We also used the packages anRichment and anRichmentMethods to do GO enrichment analysis in the whole modules and select the top GO term in each module to draw a bar graph (Fig. 5A& Fig. 5F). We further analyzed the functional enrichment of genes in several other relatively important modules: yellow, salmon, purple, cyan. As the Fig. 5B-E showed, the cyan module is mainly related to response to external stimulus, the purple module is mostly about the function of platelet alpha granule, involving some pathways such as wound healing, coagulation, and hemostasis etc, the salmon module may play an important role in the cell cycle process, and the yellow module is associated to transcriptional regulation.
3.5. Identification of Hub Genes
The 30 top-ranked hub genes in the two modules were shown in Cytoscape (Fig. 4D and 4E). By enrichment analysis shown in Fig. 4F, the hub genes from the red module were largely related to erythrocyte differentiation (ALAS2, AHSP, KLF1, TRIM10, TRIM58), and the hub genes from the green-yellow module were largely involved to immune responses, exemplified by genes such as KLRB1, KLRF1, CD160, KIR2DL1, KIR2DL2, KIR2DL3, KIR3DL1, SH2D1B, GZMA, TGFBR3.

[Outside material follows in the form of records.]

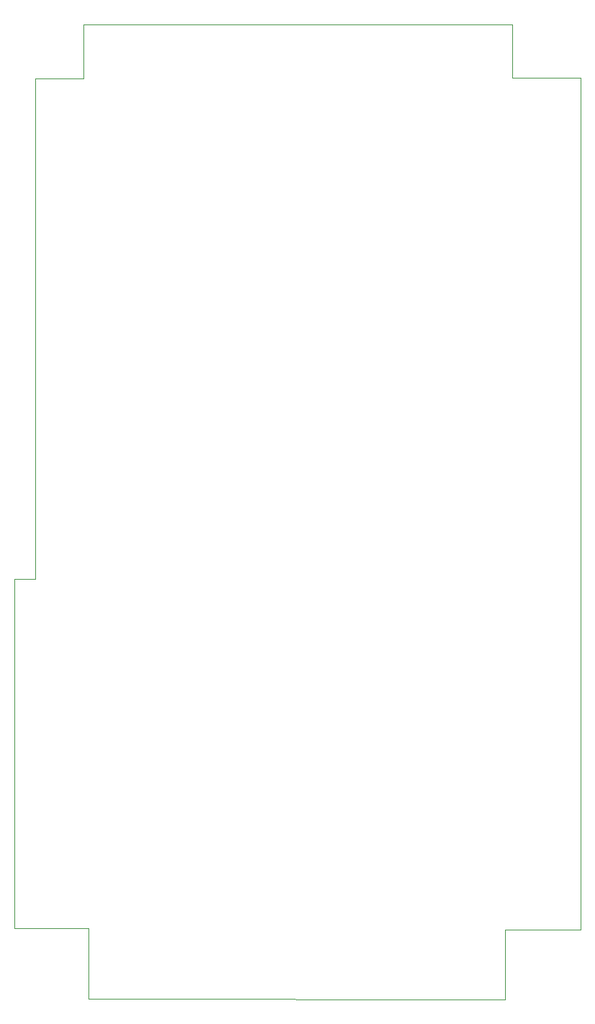
<source format=gbr>
%TF.GenerationSoftware,KiCad,Pcbnew,(6.0.2)*%
%TF.CreationDate,2022-07-19T18:31:23-05:00*%
%TF.ProjectId,PXT6-3,50585436-2d33-42e6-9b69-6361645f7063,rev?*%
%TF.SameCoordinates,Original*%
%TF.FileFunction,Profile,NP*%
%FSLAX46Y46*%
G04 Gerber Fmt 4.6, Leading zero omitted, Abs format (unit mm)*
G04 Created by KiCad (PCBNEW (6.0.2)) date 2022-07-19 18:31:23*
%MOMM*%
%LPD*%
G01*
G04 APERTURE LIST*
%TA.AperFunction,Profile*%
%ADD10C,0.100000*%
%TD*%
%TA.AperFunction,Profile*%
%ADD11C,0.002000*%
%TD*%
G04 APERTURE END LIST*
D10*
X115523000Y-153038000D02*
X115513000Y-144722000D01*
X115513000Y-144722000D02*
X106822000Y-144716000D01*
X109258000Y-44796000D02*
X109237000Y-103637000D01*
X164530000Y-153044000D02*
X164516000Y-144846000D01*
D11*
X164530000Y-153044000D02*
X115523000Y-153038000D01*
X173422000Y-44729000D02*
X173420000Y-144843000D01*
X106822000Y-144716000D02*
X106823000Y-103639000D01*
D10*
X165427000Y-38432000D02*
X165414000Y-44728000D01*
X114948000Y-44794000D02*
X109258000Y-44796000D01*
X164516000Y-144846000D02*
X173420000Y-144843000D01*
X165413000Y-44728000D02*
X173422000Y-44729000D01*
X109237000Y-103637000D02*
X106823000Y-103639000D01*
D11*
X114951000Y-38445000D02*
X165427000Y-38432000D01*
D10*
X114951000Y-38445000D02*
X114948000Y-44794000D01*
M02*

</source>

Only one GWA study was previously conducted in sJIA[22], and we obtain the disease susceptibility genes from this manuscript and the GWAS catalogue. In order to further compare the hub genes with the GWAS genes, we adopted the PPI protein network analysis and functional enrichment. The Fig. 6A showed, the sJIA-susceptible genes (HLA-DRA, TRIM58, LDB2, TAPT1) may be related to the hub genes from the red module, with TRIM58 was also a hub gene of the red module, and those (LGMN, JPH3) may be related to the hub genes from the greenyellow module. The Fig. 6B-C demonstrates that the comparative analyses of the functional enrichment, such as tissue morphogenesis related to GWAS genes and the hub gene s of the red module, endothelial cell migration associated to GWAS genes and the hub genes of the greenyellow module.